REQUIREMENT
Using the material below, count the lines that contain the word "Новости" and report the number only.

DATA RECORDS

=== Section Start ===

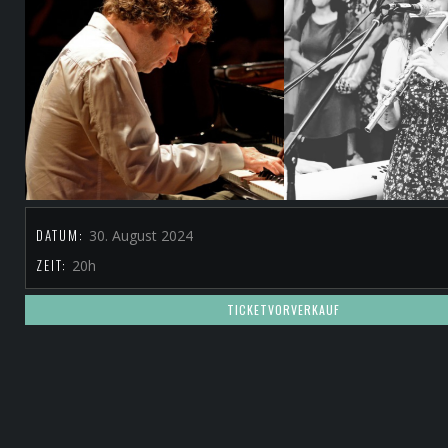
DATUM:
30. August 2024
ZEIT:
20h
TICKETVORVERKAUF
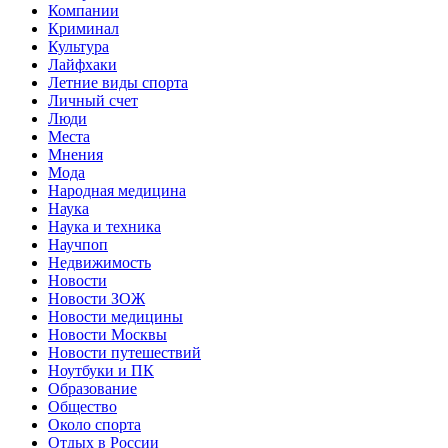
Компании
Криминал
Культура
Лайфхаки
Летние виды спорта
Личный счет
Люди
Места
Мнения
Мода
Народная медицина
Наука
Наука и техника
Научпоп
Недвижимость
Новости
Новости ЗОЖ
Новости медицины
Новости Москвы
Новости путешествий
Ноутбуки и ПК
Образование
Общество
Около спорта
Отдых в России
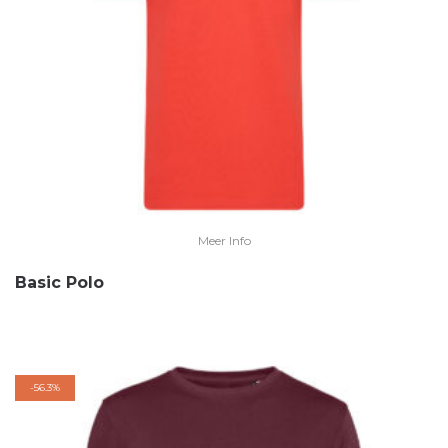
Meer Info
Basic Polo
-
56.3%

=== Section End ===

EXERCISE SOLUTION
5